Natron darf niemals fehlen – für vielfältige Anwendungen, vor allem aber als Triebmittel
Natron ist ein hervorragender Helfer in der Küche und darf bei der Zubereitung von Süßspeisen und Keksen nicht fehlen! Natron unterstützt nämlich das Aufgehen von Backwaren. Geben Sie einfach einen Teelöffel in den Teig für Süßspeisen und Kuchen oder lösen Sie es in Milch auf – pro 500 Gramm Mehl.
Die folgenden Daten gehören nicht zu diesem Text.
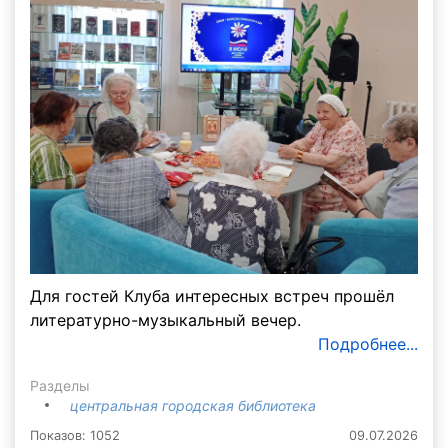
Для гостей Клуба интересных встреч прошёл
литературно-музыкальный вечер.
Подробнее...
Разделы
центральная городская библиотека
Показов: 1052
09.07.2026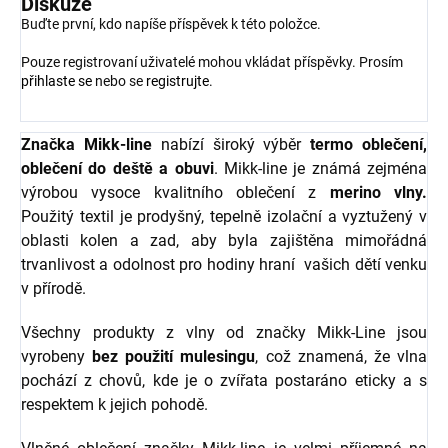
Diskuze
Buďte první, kdo napíše příspěvek k této položce.
Pouze registrovaní uživatelé mohou vkládat příspěvky. Prosím
přihlaste se
nebo se
registrujte
.
Značka Mikk-line
nabízí široký výběr
termo oblečení,
oblečení do deště a obuvi
. Mikk-line je známá zejména
výrobou vysoce kvalitního oblečení z
merino vlny.
Použitý textil je prodyšný, tepelně izolační a vyztužený v
oblasti kolen a zad, aby byla zajištěna mimořádná
trvanlivost a odolnost pro hodiny hraní vašich dětí venku
v přírodě.
Všechny produkty z vlny od značky Mikk-Line jsou
vyrobeny
bez použití mulesingu
, což znamená, že vlna
pochází z chovů, kde je o zvířata postaráno eticky a s
respektem k jejich pohodě.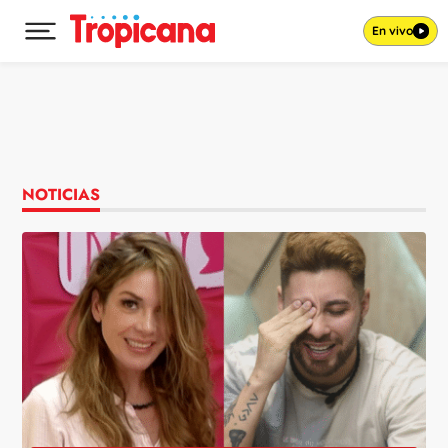
En vivo
Desplegar menú principal
Ir al contenido
NOTICIAS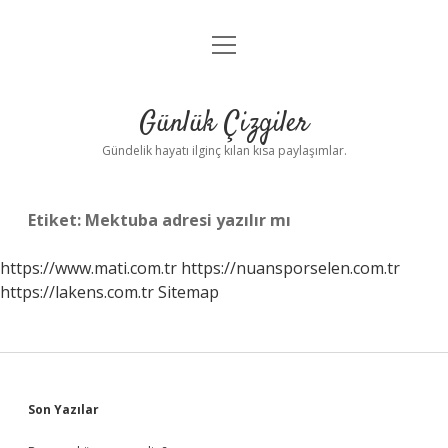
menüyü
Anasayfa
aç
Gizlilik Politikası
Günlük Çizgiler
Yasal Uyarı
Gündelik hayatı ilginç kılan kısa paylaşımlar.
Hakkımızda
Etiket:
Mektuba adresi yazılır mı
https://www.mati.com.tr
https://nuansporselen.com.tr
https://lakens.com.tr
Sitemap
Sidebar
Son Yazılar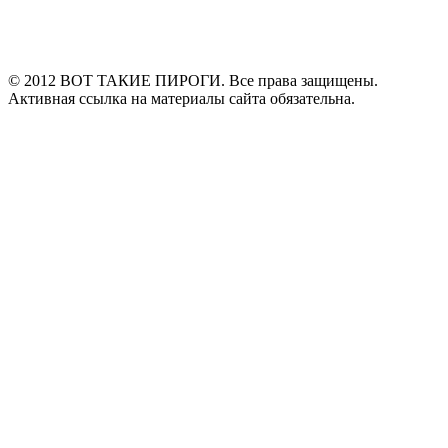
© 2012 ВОТ ТАКИЕ ПИРОГИ. Все права защищены.
Активная ссылка на материалы сайта обязательна.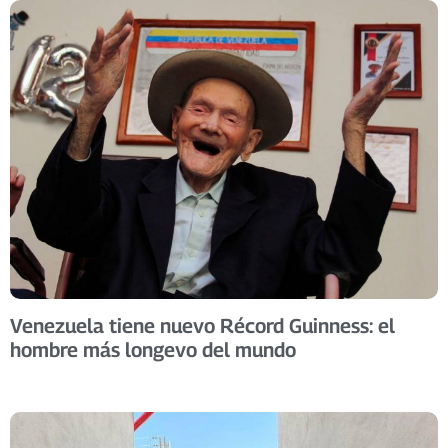
Venezuela tiene nuevo Récord Guinness: el
hombre más longevo del mundo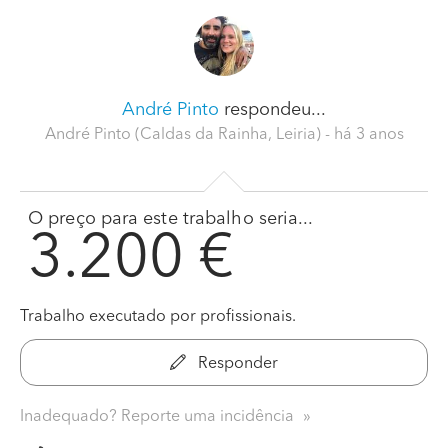
André Pinto
respondeu...
André Pinto (Caldas da Rainha, Leiria)
- há 3 anos
O preço para este trabalho seria...
3.200 €
Trabalho executado por profissionais.
Responder
Inadequado? Reporte uma incidência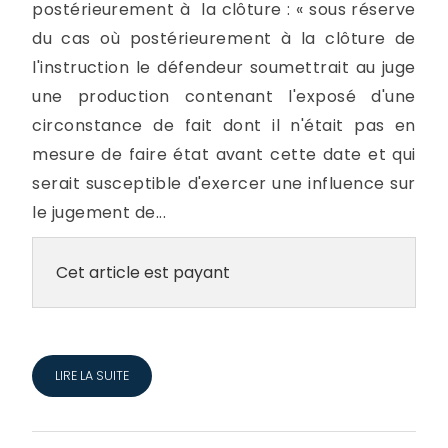
postérieurement à la clôture : « sous réserve
du cas où postérieurement à la clôture de
l'instruction le défendeur soumettrait au juge
une production contenant l'exposé d'une
circonstance de fait dont il n'était pas en
mesure de faire état avant cette date et qui
serait susceptible d'exercer une influence sur
le jugement de...
Cet article est payant
LIRE LA SUITE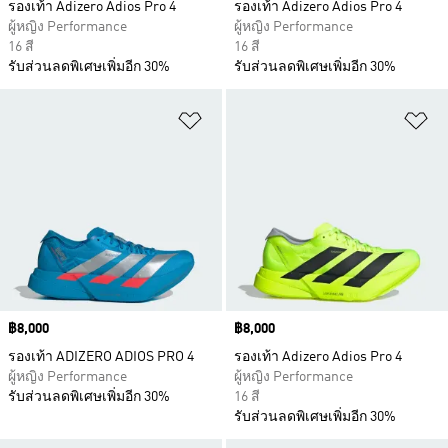
รองเท้า Adizero Adios Pro 4
รองเท้า Adizero Adios Pro 4
ผู้หญิง Performance
ผู้หญิง Performance
16 สี
16 สี
รับส่วนลดพิเศษเพิ่มอีก 30%
รับส่วนลดพิเศษเพิ่มอีก 30%
เพิ่มไปยังรายการสินค้าโปรด
เพ
Price
฿8,000
Price
฿8,000
รองเท้า ADIZERO ADIOS PRO 4
รองเท้า Adizero Adios Pro 4
ผู้หญิง Performance
ผู้หญิง Performance
รับส่วนลดพิเศษเพิ่มอีก 30%
16 สี
รับส่วนลดพิเศษเพิ่มอีก 30%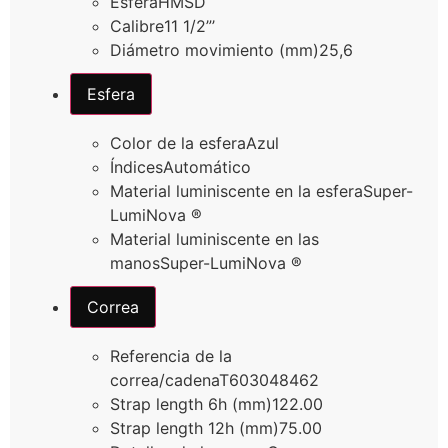
Esfera
HMSD
Calibre
11 1/2”’
Diámetro movimiento (mm)
25,6
Esfera
Color de la esfera
Azul
Índices
Automático
Material luminiscente en la esfera
Super-
LumiNova ®
Material luminiscente en las
manos
Super-LumiNova ®
Correa
Referencia de la
correa/cadena
T603048462
Strap length 6h (mm)
122.00
Strap length 12h (mm)
75.00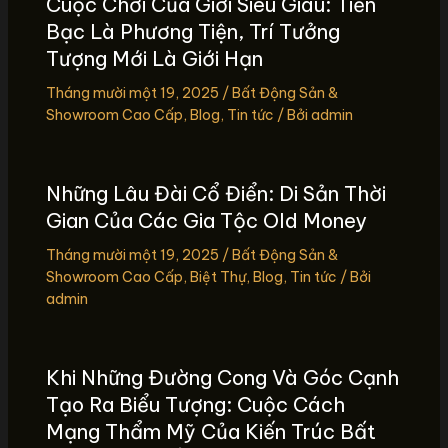
Cuộc Chơi Của Giới Siêu Giàu: Tiền
Bạc Là Phương Tiện, Trí Tưởng
Tượng Mới Là Giới Hạn
Tháng mười một 19, 2025
/
Bất Động Sản &
Showroom Cao Cấp
,
Blog
,
Tin tức
/ Bởi
admin
Những Lâu Đài Cổ Điển: Di Sản Thời
Gian Của Các Gia Tộc Old Money
Tháng mười một 19, 2025
/
Bất Động Sản &
Showroom Cao Cấp
,
Biệt Thự
,
Blog
,
Tin tức
/ Bởi
admin
Khi Những Đường Cong Và Góc Cạnh
Tạo Ra Biểu Tượng: Cuộc Cách
Mạng Thẩm Mỹ Của Kiến Trúc Bất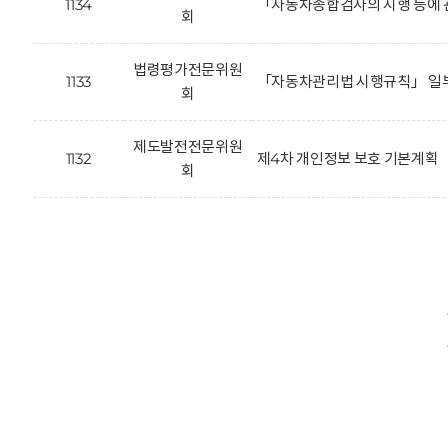
1134
「자동차종합검사의 시행 등에 
회
법령평가전문위원
1133
「자동차관리법 시행규칙」 일부
회
제도발전전문위원
1132
제4차 개인정보 보호 기본계획
회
Aber Achtung: Natron allein hat keine treibende Wirkung, sondern muss mit klassischem Backpulver oder Weinstein ergänzt werden. Sie werden erstaunt sein, wie gut Ihre Kuchen und Kekse aufgehen!
Bei Süßspeisen kann es außerdem zum Aufschlagen von Eiweiß verwendet werden. Wenn Sie beim Schlagen des Eiweißes eine Prise Natron hinzufügen, wird es schneller steif und bleibt „stabiler“, wenn Sie es unter den Teig heben!
Eine weitere Verwendung besteht darin, bestimmte Zubereitungen weniger sauer zu machen, zum Beispiel passierte Tomaten, indem Sie während des Kochens eine Prise Natron hinzufügen.
Bei Gemüse kann es als Desinfektionsmittel beim Waschen verwendet werden oder sogar unangenehme Gerüche mindern, etwa beim Kochen von Blumenkohl oder Kohl. Geben Sie dazu während des Kochens 2 Teelöffel pro Liter Wasser hinzu.